Us introduced some evocative notes, but it felt as if they were not completely followed through and stopped short, specifically the dancing theme felt undercooked though central to the plot. Because Peele is so focused on having a twist, he never fully explores the implications of that twist though he alludes to it—unevenly and inconsistently in my opinion. If you’re the personification of a mirror, but one experiment goes wrong, i.e. gets more volition than intended, and the reflection somehow ends up on the wrong side, then how does a reflection and reality merger affect the rules of Peele’s imagined world. In one pivotal scene during the denouement, it doesn’t. The rules appear to be unchanged by virtue of a lifetime of location, location, location, but it doesn’t really make sense if you think about it.

Early in the film, spiders are visually harbingers of dread, but that image appears once. The track and field theme feels important, but once again, is dropped soon after the first installment. It felt as if the majority of the kids’ plotline ended up on the cutting room floor. The goal of the doppelgangers fell flat. Peele’s image of revolt and its subsequent consequences worked brilliantly in the middle, but when followed with essentially nonviolent, symbolic action, it felt anticlimactic. I actually expected and kept waiting to revisit that image after the commercial, but didn’t anticipate how it would return. The personal image of revolt contrasted with the protagonist’s family’s initial encounter then subsequent interruption fell in line with the Keeping up with the Joneses friendly rivalry set up since the beginning of the movie—initially innocuous and friendly, but now Darwinism in action. After Lupita, Elizabeth Moss gave the best performance, and that entire scene felt more organically like a revolution than the stagey denouement. It was the twenty first century equivalent of George Romero’s Dawn of the Dead with no shade or disrespect intended to the excellent Zack Snyder remake.

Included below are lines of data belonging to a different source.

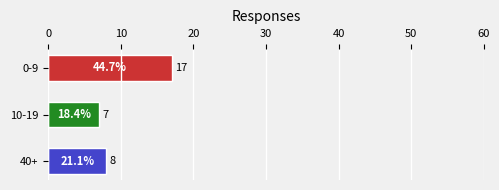

How many values are below 8?

1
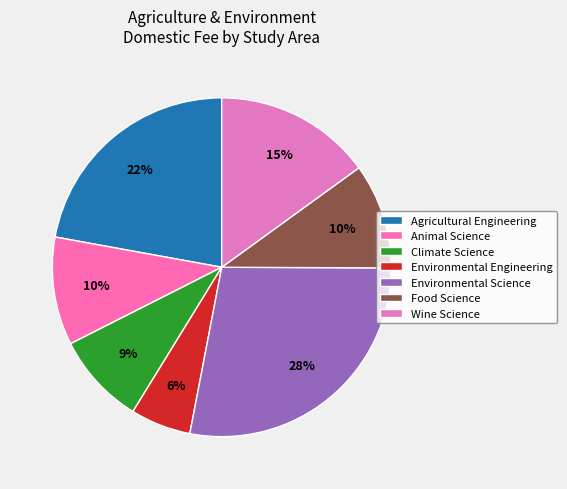

Combined, do Environmental Science and Animal Science account for over 50%?

No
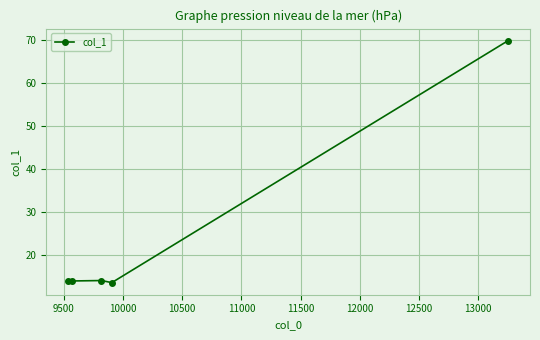

What is the sum of all values?

125.1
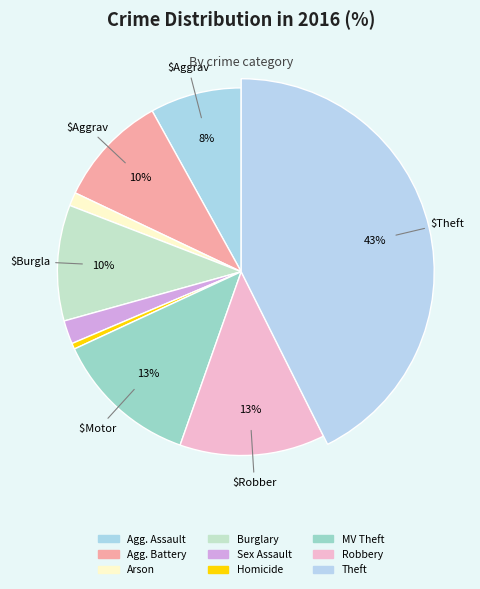

Is Theft the majority of the pie?

No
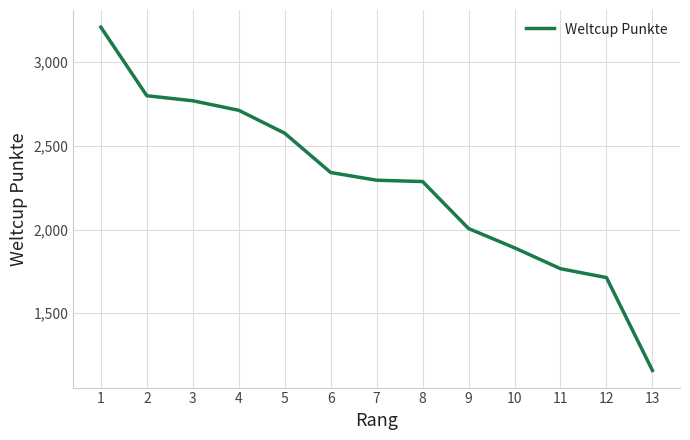

What is the difference between the values at 10 and 8?

396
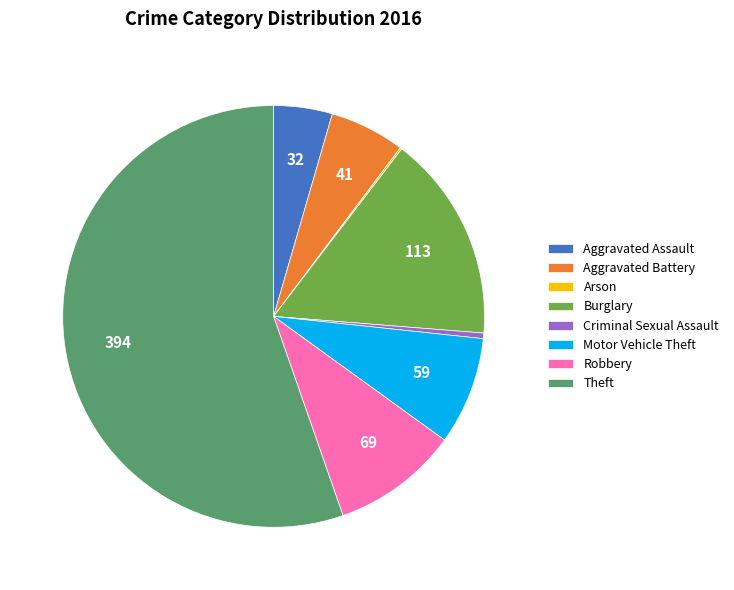

Combined, do Aggravated Assault and Burglary account for over 50%?

No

The casting was outstanding. Little Adelaide and Zora look similar to Lupita! I even thought that the actors playing the little girls may be related, but nope, the casting director is just that good.

Us did surprise me in sharing an introductory homage moment reminiscent of one of the multiple opening scenes in Gasper Noe’s Climax. Both films were released in the United States at roughly the same time, are horror movies, but belong to very different schools of horror and country origins, yet Noe and Peele definitely drink from the same pool. Books and VHS tapes tightly frame the television as something plays on screen. These books and VHS tapes are Noe and Peele’s version of a cameo and reflect what cultural products influenced them and specifically this movie. Please let me know if other movies have a scene similar to this one. Both movies center dancers.

I really enjoyed Us, but I don’t think that it will hold up under similar intense scrutiny that Get Out did. There were too many dangling threads, the third act was not tight enough, and the themes weren’t fully explored. If you like a solid, tense, beautiful and evocative story, definitely see it, but It felt like a solid, almost finished draft, but needed a little more work to reach perfection. If another director was at the helm, it would hurt the movie, but Peele is so good that his drafts are better than the average filmmakers finished product.